» **Exercise goal**: Starting with the line that contains "left shoulder: (305, 475)", copy out each line through the end of the entries below, exactly as written, and nothing else.

§

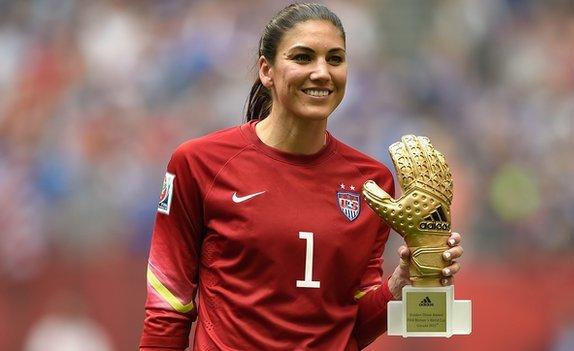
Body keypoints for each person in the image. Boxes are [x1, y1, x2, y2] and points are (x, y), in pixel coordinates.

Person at [140, 3, 463, 350]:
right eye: (303, 57)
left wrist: (401, 282)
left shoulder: (371, 182)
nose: (322, 72)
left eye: (335, 59)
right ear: (267, 70)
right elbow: (167, 308)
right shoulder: (199, 163)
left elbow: (352, 326)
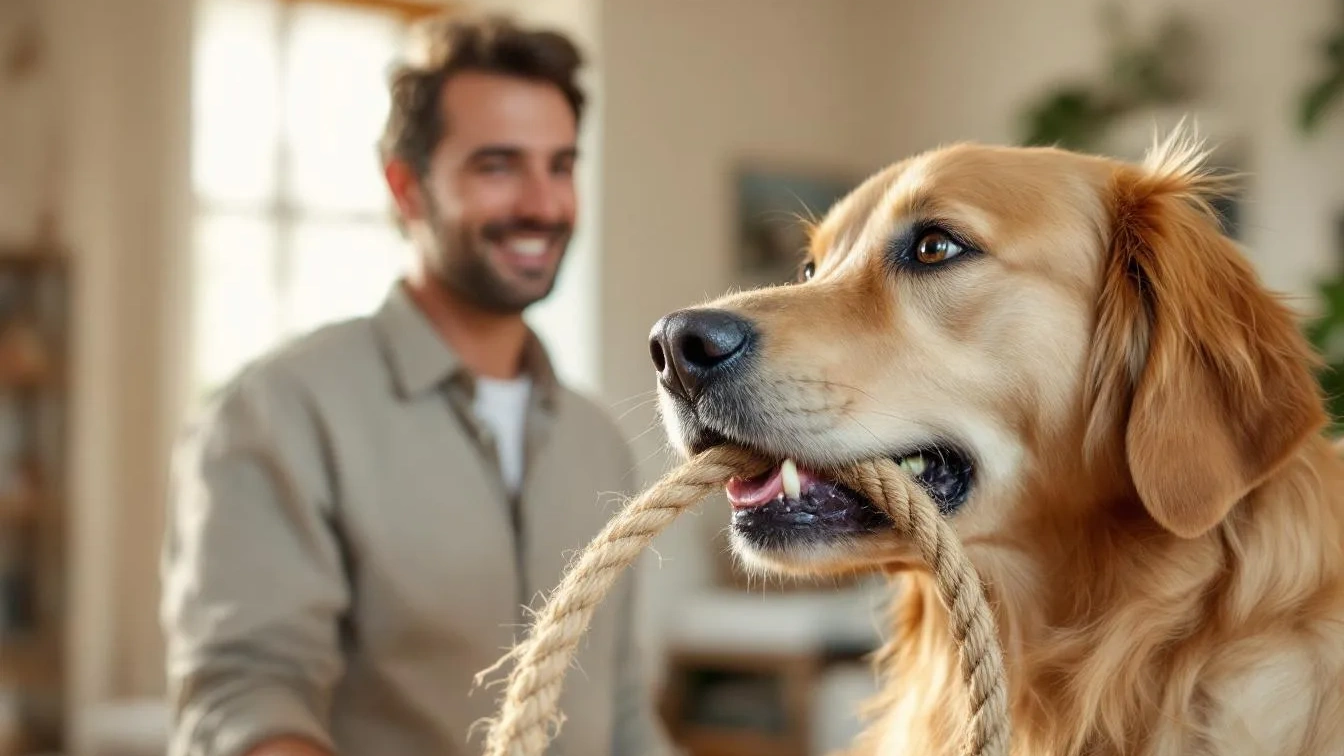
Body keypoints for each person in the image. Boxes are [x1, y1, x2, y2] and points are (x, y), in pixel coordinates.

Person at [160, 11, 673, 756]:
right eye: (497, 166)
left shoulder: (598, 442)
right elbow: (246, 701)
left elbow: (623, 719)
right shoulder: (278, 413)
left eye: (560, 166)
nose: (543, 204)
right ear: (406, 189)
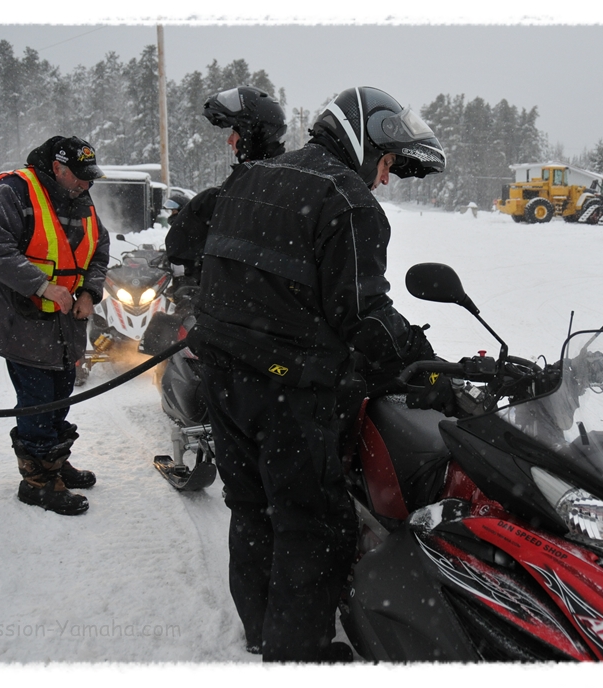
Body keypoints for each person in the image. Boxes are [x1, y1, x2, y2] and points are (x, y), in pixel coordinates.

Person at [185, 86, 446, 662]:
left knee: (251, 508)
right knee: (313, 525)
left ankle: (258, 628)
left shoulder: (251, 177)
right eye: (384, 164)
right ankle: (296, 654)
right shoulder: (348, 201)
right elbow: (363, 314)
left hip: (224, 380)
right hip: (288, 394)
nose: (382, 179)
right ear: (367, 137)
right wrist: (419, 363)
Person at [0, 136, 110, 516]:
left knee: (60, 394)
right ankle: (37, 482)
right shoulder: (15, 190)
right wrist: (43, 286)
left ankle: (53, 462)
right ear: (57, 169)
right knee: (37, 400)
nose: (86, 185)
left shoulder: (81, 196)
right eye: (79, 178)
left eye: (89, 178)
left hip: (66, 322)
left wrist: (89, 292)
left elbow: (99, 248)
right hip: (22, 318)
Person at [164, 85, 287, 290]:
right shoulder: (290, 185)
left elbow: (179, 246)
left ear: (250, 135)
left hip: (237, 313)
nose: (229, 140)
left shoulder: (226, 198)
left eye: (235, 132)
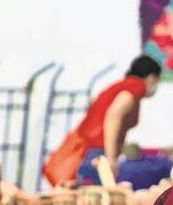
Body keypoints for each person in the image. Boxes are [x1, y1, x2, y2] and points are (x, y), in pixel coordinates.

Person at [42, 55, 161, 186]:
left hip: (89, 151)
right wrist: (111, 159)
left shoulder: (119, 86)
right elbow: (114, 115)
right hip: (97, 152)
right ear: (151, 78)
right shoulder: (136, 86)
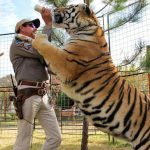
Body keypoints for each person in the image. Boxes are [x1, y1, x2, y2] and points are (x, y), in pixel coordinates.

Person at [9, 7, 61, 150]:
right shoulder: (18, 44)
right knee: (23, 141)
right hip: (28, 94)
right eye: (31, 25)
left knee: (56, 138)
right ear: (21, 28)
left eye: (35, 26)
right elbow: (42, 49)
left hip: (44, 95)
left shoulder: (35, 45)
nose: (34, 28)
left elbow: (48, 58)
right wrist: (48, 25)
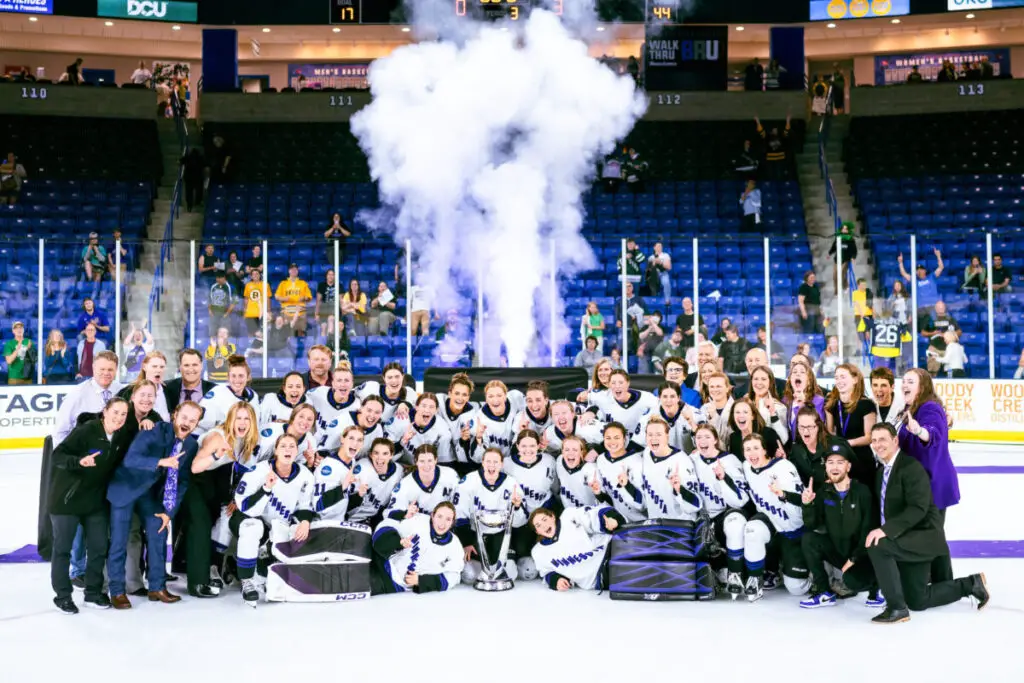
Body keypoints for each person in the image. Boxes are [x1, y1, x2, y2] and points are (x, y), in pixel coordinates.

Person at [864, 424, 988, 624]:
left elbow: (918, 509)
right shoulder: (882, 473)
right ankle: (971, 584)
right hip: (906, 538)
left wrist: (885, 531)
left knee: (878, 546)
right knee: (918, 600)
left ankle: (896, 609)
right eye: (874, 440)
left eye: (883, 439)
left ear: (895, 441)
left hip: (922, 537)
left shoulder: (910, 467)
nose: (878, 445)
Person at [106, 401, 202, 609]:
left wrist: (169, 511)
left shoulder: (191, 445)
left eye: (192, 420)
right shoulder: (156, 431)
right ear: (175, 415)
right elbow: (131, 459)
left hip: (149, 495)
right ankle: (117, 590)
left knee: (158, 530)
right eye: (184, 417)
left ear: (197, 424)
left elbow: (182, 481)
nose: (187, 423)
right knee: (119, 541)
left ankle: (157, 587)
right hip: (126, 488)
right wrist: (161, 461)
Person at [48, 398, 130, 614]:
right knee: (63, 549)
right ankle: (63, 596)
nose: (119, 418)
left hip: (94, 501)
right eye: (115, 412)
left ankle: (93, 592)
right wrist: (79, 461)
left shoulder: (121, 436)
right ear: (105, 411)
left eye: (123, 414)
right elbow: (58, 455)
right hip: (67, 499)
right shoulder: (87, 430)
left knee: (98, 546)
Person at [231, 433, 315, 607]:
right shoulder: (259, 470)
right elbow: (245, 506)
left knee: (291, 535)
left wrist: (305, 521)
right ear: (276, 451)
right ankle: (246, 581)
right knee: (252, 526)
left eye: (292, 446)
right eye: (283, 446)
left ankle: (260, 569)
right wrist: (266, 489)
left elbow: (305, 506)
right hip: (248, 518)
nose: (288, 449)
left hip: (275, 525)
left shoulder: (305, 475)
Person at [897, 368, 961, 582]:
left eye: (911, 382)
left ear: (922, 386)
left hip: (933, 483)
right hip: (921, 482)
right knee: (932, 533)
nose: (905, 385)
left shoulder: (930, 408)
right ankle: (940, 579)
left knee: (933, 535)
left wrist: (918, 431)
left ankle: (944, 582)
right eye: (904, 380)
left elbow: (932, 434)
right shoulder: (910, 408)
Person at [798, 445, 879, 609]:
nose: (834, 467)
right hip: (838, 551)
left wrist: (854, 558)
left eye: (840, 462)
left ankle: (876, 589)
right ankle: (824, 592)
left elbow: (869, 529)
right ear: (825, 466)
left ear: (848, 466)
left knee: (853, 581)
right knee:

§

» **Exercise solution**:
left shoulder: (305, 475)
Person at [897, 368, 961, 582]:
left eye: (911, 382)
left ear: (922, 386)
left hip: (933, 483)
right hip: (921, 482)
right knee: (932, 533)
nose: (905, 385)
left shoulder: (930, 408)
right ankle: (940, 579)
left knee: (933, 535)
left wrist: (918, 431)
left ankle: (944, 582)
right eye: (904, 380)
left elbow: (932, 434)
right shoulder: (910, 408)
Person at [798, 445, 879, 609]:
nose: (834, 467)
right hip: (838, 551)
left wrist: (854, 558)
left eye: (840, 462)
left ankle: (876, 589)
right ankle: (824, 592)
left elbow: (869, 529)
right ear: (825, 466)
left ear: (848, 466)
left knee: (853, 581)
right knee:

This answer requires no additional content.